October 25, 2021
Posted: September 23, 2021 11:55 am
The 18th named storm of the season is here. The National Hurricane Center (NHC) has spent the last few days closely watching what started as a tropical wave advancing across the Atlantic. The wave formed into a tropical depression late Wednesday before developing into a tropical storm. Tropical Storm Sam is quickly intensifying as it moves through the central Atlantic Ocean.
Tropical Storm Sam is located 1,745 miles to the east and southeast of the northern edge of the Leeward Islands. Sam is packing maximum sustained winds of 50 mph as it tracks toward the west at 16 mph. The NHC is confident that this storm will strengthen into a hurricane in the coming days. Most predictions set the storm strengthening into a hurricane by the end of day Friday.
There are a number of tracks that this storm can take as it continues to strengthen. Should it curve to the north, the storm may journey toward Bermuda and Atlantic Canada. However, there is also a strong possibility that the Bahamas and the East Coast of the US may be affected by the storm.
Forecasters predict that the storm will continue to grow in size and intensity over the next few days, most likely becoming a hurricane by the end of the week. Wind shear surrounding the system is currently not strong. This weak wind shear could give the system the necessary environment that it needs to strengthen.
However, a competing system of dry air and dust may work to mitigate some of the strengthening that may happen over the next few days. How these competing systems play out will likely determine how much steam Tropical Storm Sam is able to gain.
As is common with these types of weather systems, the strength of the system will likely determine its path through the ocean waters and toward land. For example, if the system stalls out in development, it is likely that it will track west as the present trade winds will have the momentum to carry it in that direction.
Conversely, if the system continues to intensify, it would be more likely to turn toward the north because of the natural physical forces in place as a result of the Earth’s rotation. Although forecasters are relatively certain that the system will impact the northern islands of the Caribbean, if it veers toward the East Coast or farther to the north is still uncertain.
The next name storm on the list for the 2021 season is Teresa.
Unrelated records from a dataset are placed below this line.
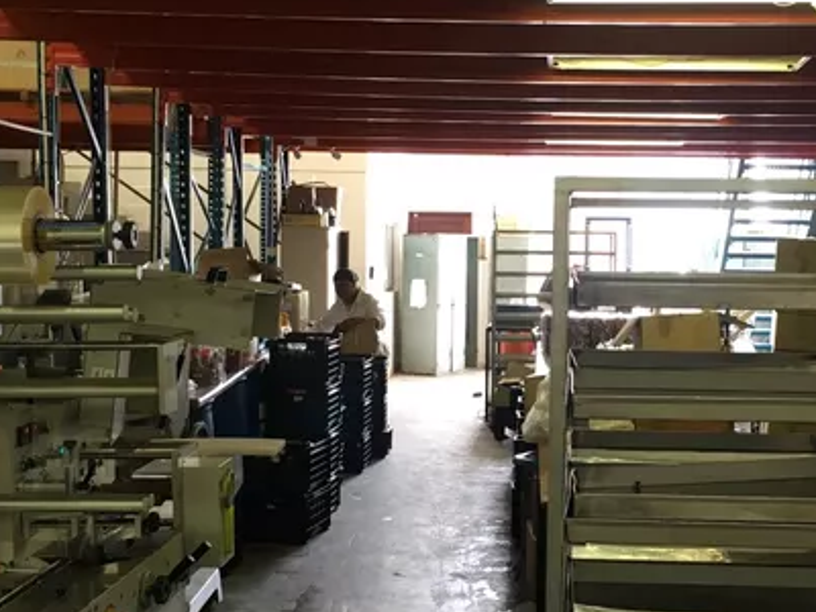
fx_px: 1367
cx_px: 512
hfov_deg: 33.1
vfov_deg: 25.2
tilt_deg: -2.3
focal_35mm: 58
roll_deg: -1.6
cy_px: 337
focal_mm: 4.15
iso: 64
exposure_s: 1/33
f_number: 2.2
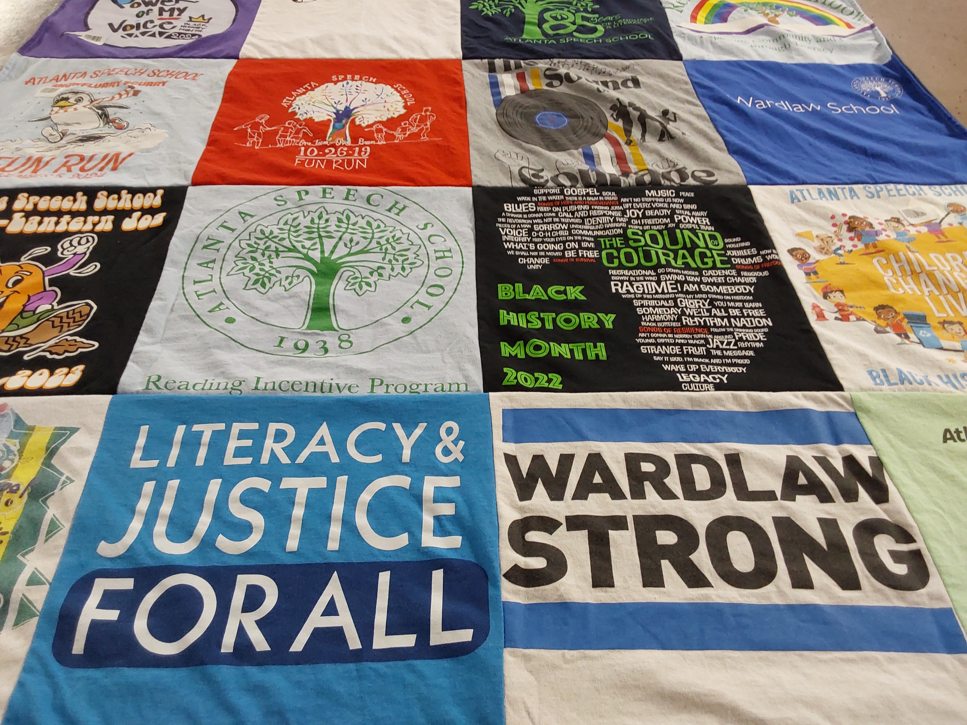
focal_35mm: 28
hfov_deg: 63.4
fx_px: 782
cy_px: 362
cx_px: 484
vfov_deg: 49.7
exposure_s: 1/60
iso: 100
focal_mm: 2.91
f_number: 1.9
This is followed by Victor and Wanda. Once these three names are used, the system will revert to the supplemental list designated by the World Meteorological Organization. In previous years, the naming system reverted to the Greek alphabet system when it ran out of names.
In addition to the new storm brewing, tropical depressions Pete and Rose are a thing of the past. What was once Tropical Depression Peter broke apart north of Puerto Rico late Wednesday night. It took until Thursday morning for Tropical Depression Rose to finally dissipate over the central Atlantic Ocean.
What was once Tropical Storm Odette could potentially reorganize and strengthen in the coming days. This feature is now being characterized as a gale-force, non-tropical area of low pressure. The system is currently positioned about 500 miles to the west and northwest of the Azores. This low is now starting to intensify again, giving the feature the chance to once again become a tropical storm as it churns over the north-central Atlantic. While it may encounter favorable conditions for strengthening in the next 48 hours thanks to warm ocean waters, strong upper-level winds are forecast to inhibit its growth further.